• [DOCUMENT TEXT]:
## BEGIN
Re: [PATCH v4 bpf-next 06/17] libbpf: xsk: use bpf_link

[Date Prev][Date Next][Thread Prev][Thread Next][Date Index][Thread Index]

 



On Mon, Mar 29, 2021 at 01:05:44PM +0200, Toke Høiland-Jørgensen wrote:
> Maciej Fijalkowski <maciej.fijalkowski@xxxxxxxxx> writes:
> 
> > Currently, if there are multiple xdpsock instances running on a single
> > interface and in case one of the instances is terminated, the rest of
> > them are left in an inoperable state due to the fact of unloaded XDP
> > prog from interface.
> >
> > Consider the scenario below:
> >
> > // load xdp prog and xskmap and add entry to xskmap at idx 10
> > $ sudo ./xdpsock -i ens801f0 -t -q 10
> >
> > // add entry to xskmap at idx 11
> > $ sudo ./xdpsock -i ens801f0 -t -q 11
> >
> > terminate one of the processes and another one is unable to work due to
> > the fact that the XDP prog was unloaded from interface.
> >
> > To address that, step away from setting bpf prog in favour of bpf_link.
> > This means that refcounting of BPF resources will be done automatically
> > by bpf_link itself.
> >
> > Provide backward compatibility by checking if underlying system is
> > bpf_link capable. Do this by looking up/creating bpf_link on loopback
> > device. If it failed in any way, stick with netlink-based XDP prog.
> > therwise, use bpf_link-based logic.
> >
> > When setting up BPF resources during xsk socket creation, check whether
> > bpf_link for a given ifindex already exists via set of calls to
> > bpf_link_get_next_id -> bpf_link_get_fd_by_id -> bpf_obj_get_info_by_fd
> > and comparing the ifindexes from bpf_link and xsk socket.
> >
> > For case where resources exist but they are not AF_XDP related, bail out
> > and ask user to remove existing prog and then retry.
## END
• [Dataset excerpt]:
## BEGIN
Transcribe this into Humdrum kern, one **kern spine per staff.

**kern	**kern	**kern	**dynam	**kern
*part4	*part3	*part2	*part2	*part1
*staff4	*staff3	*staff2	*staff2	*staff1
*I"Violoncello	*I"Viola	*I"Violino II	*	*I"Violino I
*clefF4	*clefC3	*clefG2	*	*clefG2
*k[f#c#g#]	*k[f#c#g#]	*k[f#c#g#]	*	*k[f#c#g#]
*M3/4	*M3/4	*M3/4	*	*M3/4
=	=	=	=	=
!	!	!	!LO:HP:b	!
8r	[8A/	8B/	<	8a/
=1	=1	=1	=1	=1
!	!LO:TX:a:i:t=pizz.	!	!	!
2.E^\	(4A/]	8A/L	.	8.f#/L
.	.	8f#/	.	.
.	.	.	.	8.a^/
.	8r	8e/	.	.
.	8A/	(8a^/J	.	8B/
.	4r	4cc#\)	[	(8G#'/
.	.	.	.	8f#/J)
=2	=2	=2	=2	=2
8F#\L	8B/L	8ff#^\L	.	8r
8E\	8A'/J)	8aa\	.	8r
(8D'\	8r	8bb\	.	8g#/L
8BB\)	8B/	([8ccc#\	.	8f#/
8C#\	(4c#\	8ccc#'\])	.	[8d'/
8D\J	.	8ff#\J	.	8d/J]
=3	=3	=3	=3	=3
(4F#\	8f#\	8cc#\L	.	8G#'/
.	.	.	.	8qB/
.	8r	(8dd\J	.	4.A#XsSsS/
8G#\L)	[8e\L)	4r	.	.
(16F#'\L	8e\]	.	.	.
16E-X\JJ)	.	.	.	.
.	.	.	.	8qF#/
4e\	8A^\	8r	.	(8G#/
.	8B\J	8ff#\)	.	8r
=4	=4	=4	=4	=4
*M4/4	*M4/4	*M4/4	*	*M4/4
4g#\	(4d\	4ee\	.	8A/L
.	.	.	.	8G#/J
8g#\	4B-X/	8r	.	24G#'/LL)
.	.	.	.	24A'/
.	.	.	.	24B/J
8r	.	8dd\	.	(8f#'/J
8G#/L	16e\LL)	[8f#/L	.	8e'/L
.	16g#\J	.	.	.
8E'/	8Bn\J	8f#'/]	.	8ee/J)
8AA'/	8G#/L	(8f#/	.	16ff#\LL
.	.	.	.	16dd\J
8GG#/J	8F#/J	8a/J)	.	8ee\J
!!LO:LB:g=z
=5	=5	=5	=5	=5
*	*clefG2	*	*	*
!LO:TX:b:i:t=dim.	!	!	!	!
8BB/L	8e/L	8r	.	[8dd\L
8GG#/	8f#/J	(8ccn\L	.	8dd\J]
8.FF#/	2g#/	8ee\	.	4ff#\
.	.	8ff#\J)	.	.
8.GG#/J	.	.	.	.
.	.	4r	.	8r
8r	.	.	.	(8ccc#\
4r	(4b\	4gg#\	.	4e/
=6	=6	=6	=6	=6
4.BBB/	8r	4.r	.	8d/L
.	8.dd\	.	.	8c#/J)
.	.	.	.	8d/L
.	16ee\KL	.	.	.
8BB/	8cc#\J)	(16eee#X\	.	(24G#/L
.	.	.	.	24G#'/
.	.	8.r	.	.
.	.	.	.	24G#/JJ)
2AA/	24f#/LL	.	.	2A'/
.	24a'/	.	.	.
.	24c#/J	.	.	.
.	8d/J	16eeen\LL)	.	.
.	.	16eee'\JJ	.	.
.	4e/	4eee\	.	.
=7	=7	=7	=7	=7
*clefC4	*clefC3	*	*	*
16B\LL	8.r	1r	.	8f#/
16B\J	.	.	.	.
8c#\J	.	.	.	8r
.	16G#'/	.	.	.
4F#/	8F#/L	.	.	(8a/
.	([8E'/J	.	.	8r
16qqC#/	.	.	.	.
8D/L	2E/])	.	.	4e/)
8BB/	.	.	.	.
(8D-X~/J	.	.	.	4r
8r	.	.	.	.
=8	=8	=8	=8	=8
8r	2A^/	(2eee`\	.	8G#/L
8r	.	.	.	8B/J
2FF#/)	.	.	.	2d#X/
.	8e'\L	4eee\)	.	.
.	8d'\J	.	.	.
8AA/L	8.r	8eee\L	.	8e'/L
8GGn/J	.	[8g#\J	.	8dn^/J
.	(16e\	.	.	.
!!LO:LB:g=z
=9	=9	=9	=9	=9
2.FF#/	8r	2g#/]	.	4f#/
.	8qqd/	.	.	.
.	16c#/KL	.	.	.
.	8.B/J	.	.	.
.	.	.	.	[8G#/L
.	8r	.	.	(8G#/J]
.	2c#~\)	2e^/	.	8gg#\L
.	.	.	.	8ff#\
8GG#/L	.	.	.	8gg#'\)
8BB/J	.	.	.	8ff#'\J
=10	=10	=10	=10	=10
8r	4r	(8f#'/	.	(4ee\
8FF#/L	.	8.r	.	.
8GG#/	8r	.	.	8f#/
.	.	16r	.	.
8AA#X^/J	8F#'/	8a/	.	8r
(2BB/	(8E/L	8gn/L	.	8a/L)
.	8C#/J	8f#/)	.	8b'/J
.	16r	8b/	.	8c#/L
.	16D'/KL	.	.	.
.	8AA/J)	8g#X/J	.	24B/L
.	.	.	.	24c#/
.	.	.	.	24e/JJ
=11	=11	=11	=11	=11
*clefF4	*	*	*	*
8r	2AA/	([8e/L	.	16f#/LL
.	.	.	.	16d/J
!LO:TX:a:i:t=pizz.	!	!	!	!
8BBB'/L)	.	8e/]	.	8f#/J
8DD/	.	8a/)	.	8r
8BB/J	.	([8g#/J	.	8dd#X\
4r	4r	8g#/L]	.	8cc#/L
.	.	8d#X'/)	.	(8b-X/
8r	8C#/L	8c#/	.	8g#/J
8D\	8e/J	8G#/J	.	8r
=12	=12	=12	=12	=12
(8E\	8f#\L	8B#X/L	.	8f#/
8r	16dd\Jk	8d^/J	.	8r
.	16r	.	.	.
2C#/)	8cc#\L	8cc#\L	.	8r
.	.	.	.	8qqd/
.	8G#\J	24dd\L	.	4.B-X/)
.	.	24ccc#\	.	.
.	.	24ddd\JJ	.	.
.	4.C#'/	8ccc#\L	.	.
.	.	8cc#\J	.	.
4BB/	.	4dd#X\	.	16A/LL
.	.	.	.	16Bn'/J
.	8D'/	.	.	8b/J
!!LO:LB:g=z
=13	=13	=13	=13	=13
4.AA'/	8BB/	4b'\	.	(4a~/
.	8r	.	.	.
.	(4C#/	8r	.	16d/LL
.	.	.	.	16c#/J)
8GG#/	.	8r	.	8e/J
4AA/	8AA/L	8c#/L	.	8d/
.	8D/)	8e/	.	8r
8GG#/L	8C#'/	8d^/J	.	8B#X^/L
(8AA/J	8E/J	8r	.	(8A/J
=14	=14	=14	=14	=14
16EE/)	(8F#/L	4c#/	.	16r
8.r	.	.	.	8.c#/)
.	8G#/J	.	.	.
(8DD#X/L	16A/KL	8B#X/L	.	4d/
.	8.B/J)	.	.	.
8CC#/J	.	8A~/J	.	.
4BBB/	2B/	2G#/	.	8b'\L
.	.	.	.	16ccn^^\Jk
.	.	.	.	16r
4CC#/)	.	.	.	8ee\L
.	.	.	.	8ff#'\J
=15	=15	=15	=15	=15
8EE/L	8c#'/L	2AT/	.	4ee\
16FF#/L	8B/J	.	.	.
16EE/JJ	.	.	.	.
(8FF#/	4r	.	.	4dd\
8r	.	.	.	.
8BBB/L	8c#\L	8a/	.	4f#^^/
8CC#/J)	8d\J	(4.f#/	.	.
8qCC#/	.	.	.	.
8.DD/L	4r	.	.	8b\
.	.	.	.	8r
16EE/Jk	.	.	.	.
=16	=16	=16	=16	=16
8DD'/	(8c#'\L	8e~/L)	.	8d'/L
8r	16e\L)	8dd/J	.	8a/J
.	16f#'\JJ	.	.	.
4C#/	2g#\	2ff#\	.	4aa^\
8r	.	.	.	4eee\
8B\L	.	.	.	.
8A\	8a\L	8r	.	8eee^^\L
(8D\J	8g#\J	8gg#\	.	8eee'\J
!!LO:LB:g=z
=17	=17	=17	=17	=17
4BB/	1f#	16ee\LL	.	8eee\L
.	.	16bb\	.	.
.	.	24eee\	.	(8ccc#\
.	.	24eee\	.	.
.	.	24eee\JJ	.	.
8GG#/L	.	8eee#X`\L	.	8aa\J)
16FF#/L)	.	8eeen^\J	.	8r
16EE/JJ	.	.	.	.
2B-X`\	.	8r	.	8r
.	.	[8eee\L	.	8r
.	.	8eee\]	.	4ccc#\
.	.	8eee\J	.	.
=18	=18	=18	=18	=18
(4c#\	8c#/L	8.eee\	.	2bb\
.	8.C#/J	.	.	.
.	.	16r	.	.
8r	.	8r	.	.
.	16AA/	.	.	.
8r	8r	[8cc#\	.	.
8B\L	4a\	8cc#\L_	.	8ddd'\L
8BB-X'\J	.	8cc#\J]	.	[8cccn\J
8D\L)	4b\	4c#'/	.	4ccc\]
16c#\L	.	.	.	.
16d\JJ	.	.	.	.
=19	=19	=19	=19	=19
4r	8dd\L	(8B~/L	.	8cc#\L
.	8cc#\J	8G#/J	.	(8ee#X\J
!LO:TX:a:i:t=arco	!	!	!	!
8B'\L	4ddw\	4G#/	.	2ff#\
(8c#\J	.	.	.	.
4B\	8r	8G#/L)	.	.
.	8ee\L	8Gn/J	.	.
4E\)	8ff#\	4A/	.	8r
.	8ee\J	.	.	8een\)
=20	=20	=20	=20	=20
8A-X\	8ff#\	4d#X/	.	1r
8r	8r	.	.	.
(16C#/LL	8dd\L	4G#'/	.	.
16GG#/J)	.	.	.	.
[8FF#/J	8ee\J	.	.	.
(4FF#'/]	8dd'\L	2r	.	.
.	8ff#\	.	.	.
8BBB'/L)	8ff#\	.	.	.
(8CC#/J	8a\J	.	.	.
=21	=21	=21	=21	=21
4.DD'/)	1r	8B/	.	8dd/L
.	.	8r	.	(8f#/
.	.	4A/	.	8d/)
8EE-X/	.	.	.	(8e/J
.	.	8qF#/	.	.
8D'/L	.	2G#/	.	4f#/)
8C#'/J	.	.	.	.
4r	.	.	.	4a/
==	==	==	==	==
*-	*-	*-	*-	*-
## END
• [EXERCISE REQUIREMENTS]:
a) Rewrite the patch message from "On Mon, Mar" to "prog from interface.", putting "copies" in place of "instances".
b) Summarize the patch message in three sentences.

• [OUTPUTS IN ORDER]:
a)
On Mon, Mar 29, 2021 at 01:05:44PM +0200, Toke Høiland-Jørgensen wrote:
> Maciej Fijalkowski <maciej.fijalkowski@xxxxxxxxx> writes:
> 
> > Currently, if there are multiple xdpsock copies running on a single
> > interface and in case one of the copies is terminated, the rest of
> > them are left in an inoperable state due to the fact of unloaded XDP
> > prog from interface.

b) When several xdpsock instances run on a single interface and one is terminated, the rest are left inoperable because the XDP prog is unloaded from the interface. The patch addresses this by using bpf_link instead of setting the bpf prog, so bpf_link handles refcounting of BPF resources automatically. For backward compatibility it checks whether the system is bpf_link capable by looking up or creating a bpf_link on the loopback device, falling back to the netlink-based XDP prog if that fails.